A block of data
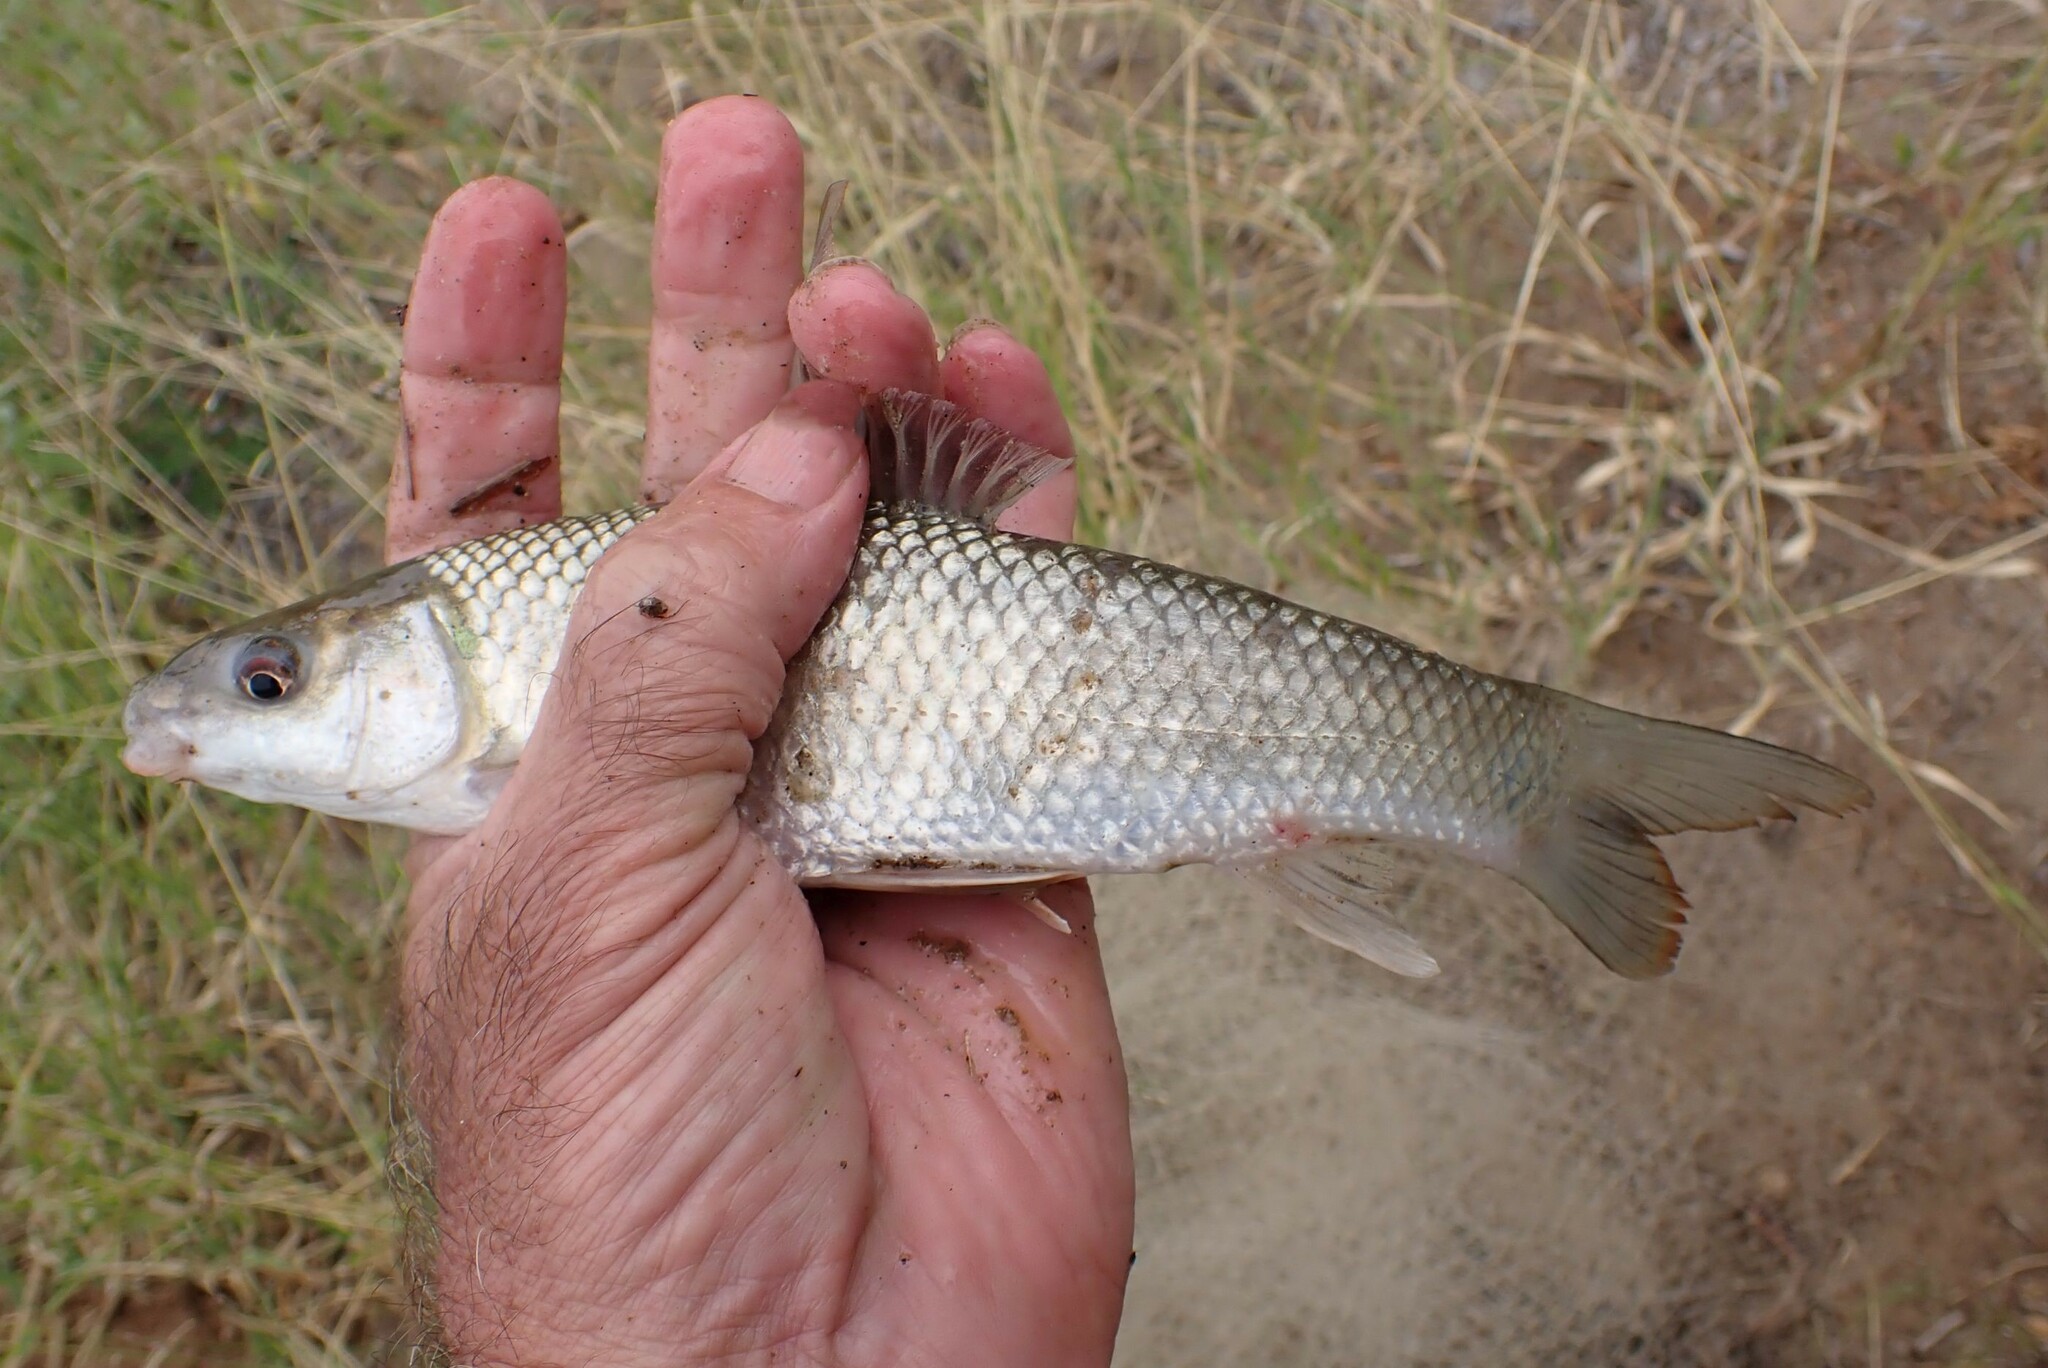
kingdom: Animalia
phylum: Chordata
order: Cypriniformes
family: Cyprinidae
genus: Labeo
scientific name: Labeo ruddi
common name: Silver labeo
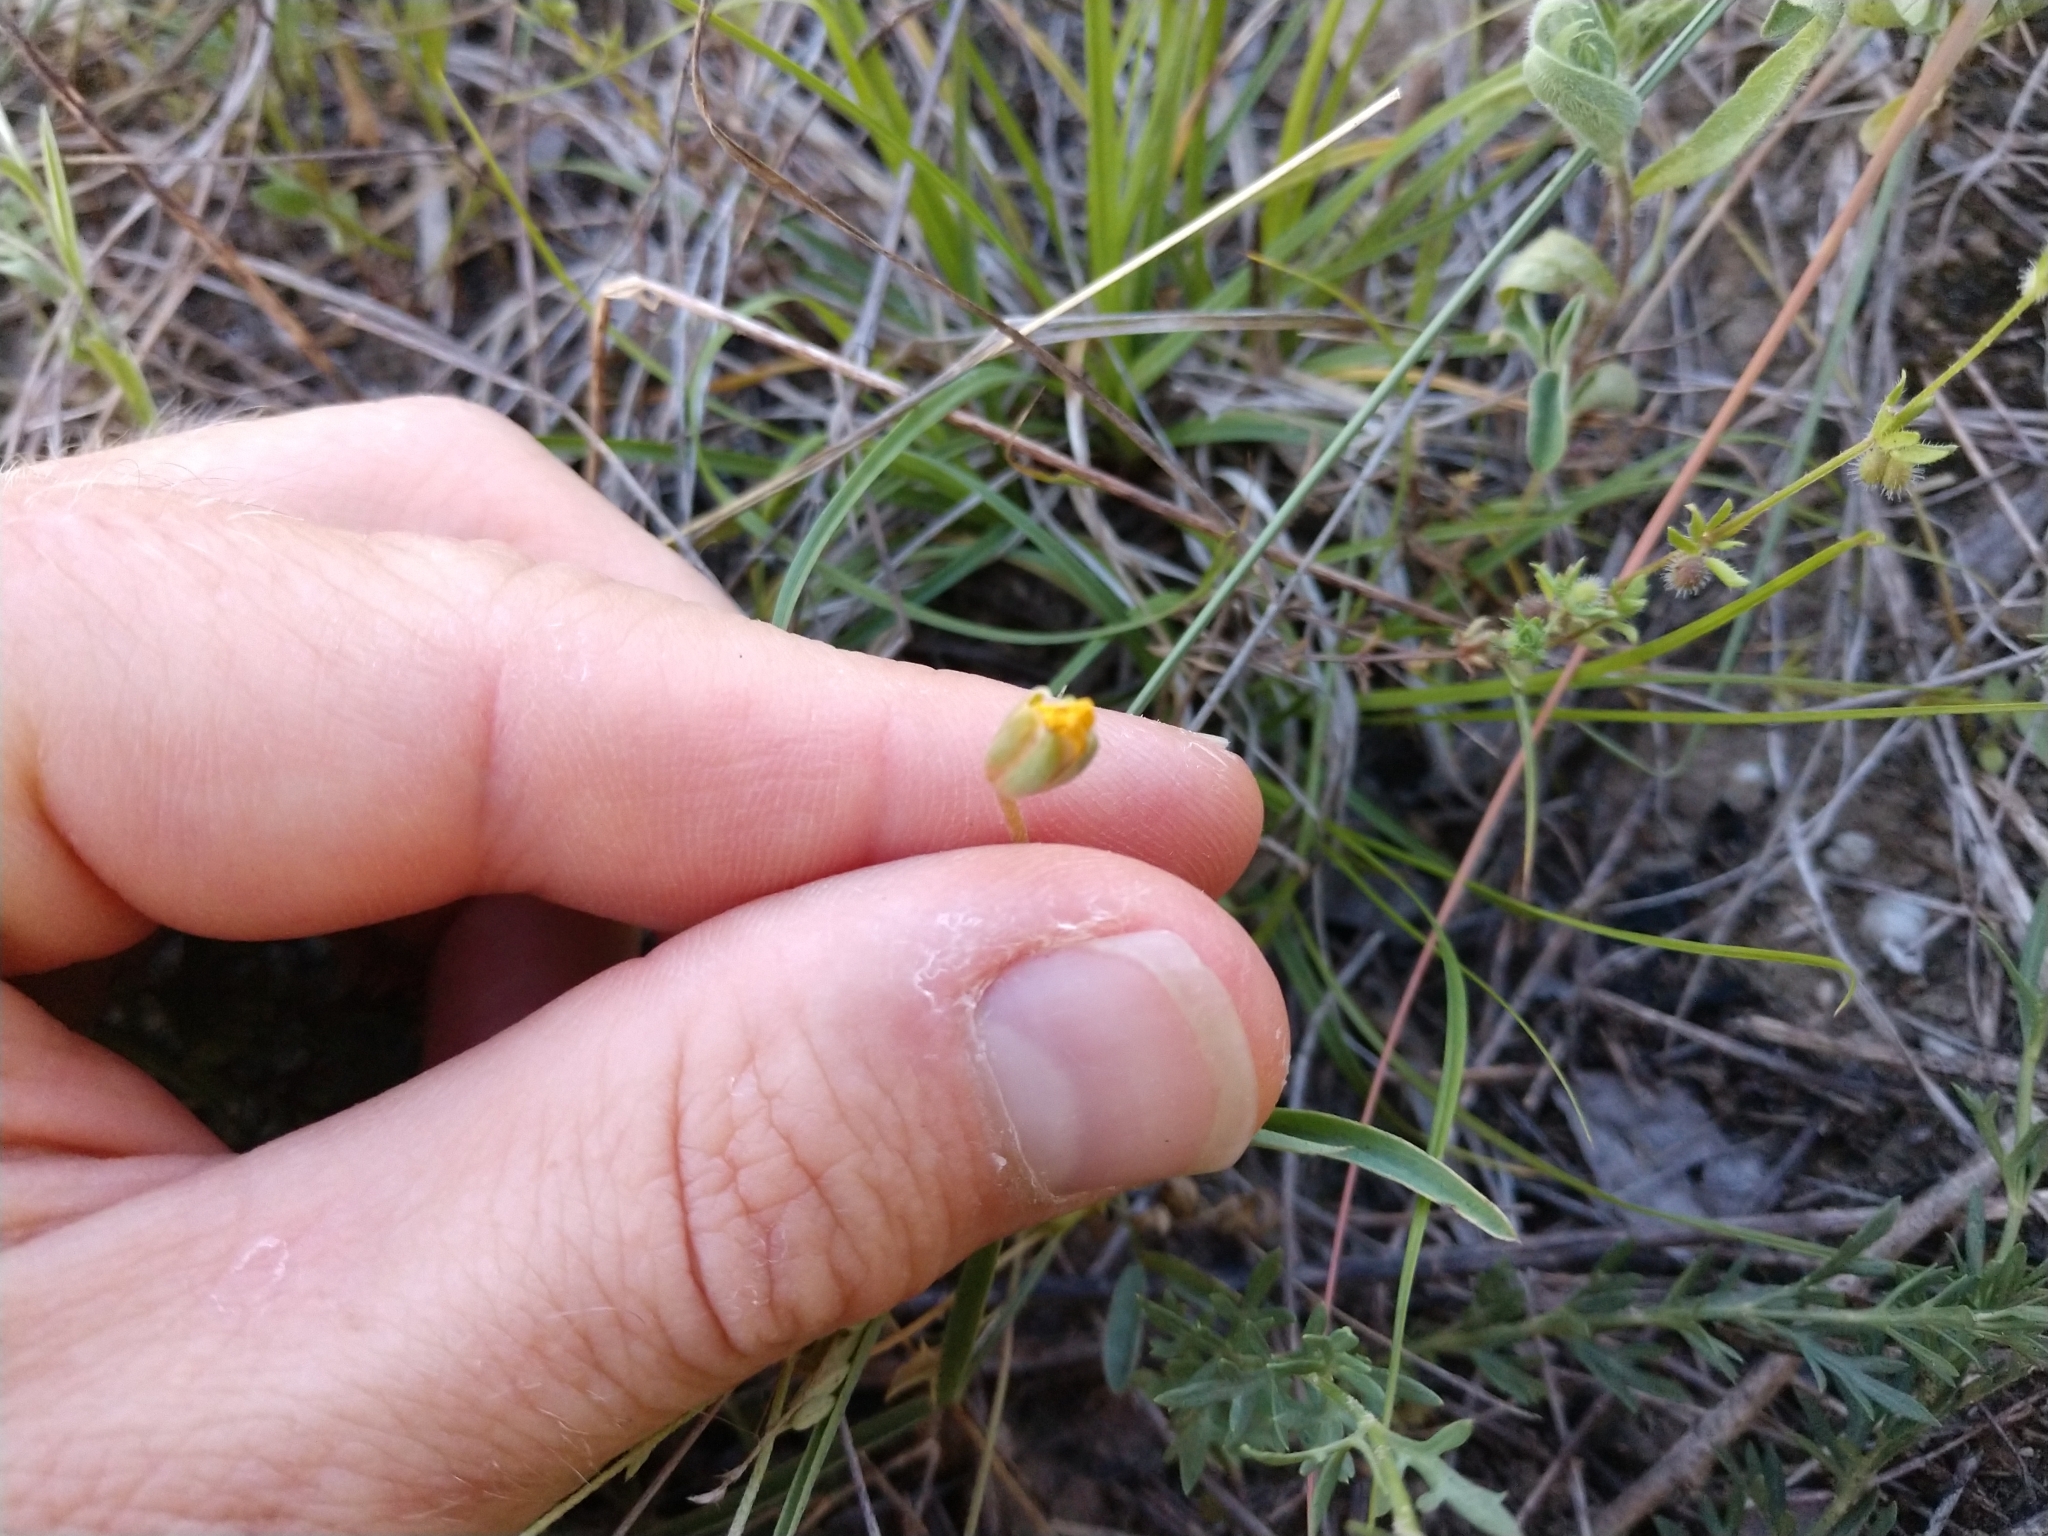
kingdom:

§ **TASK INSTRUCTIONS**
Revise the records so that "scientific name" becomes "binomial name" wherever it occurs, with everything else unchanged, and leave the pictures out of your answer.

§ **SOLUTION BELOW**
kingdom: Animalia
phylum: Chordata
order: Cypriniformes
family: Cyprinidae
genus: Labeo
binomial name: Labeo ruddi
common name: Silver labeo
kingdom:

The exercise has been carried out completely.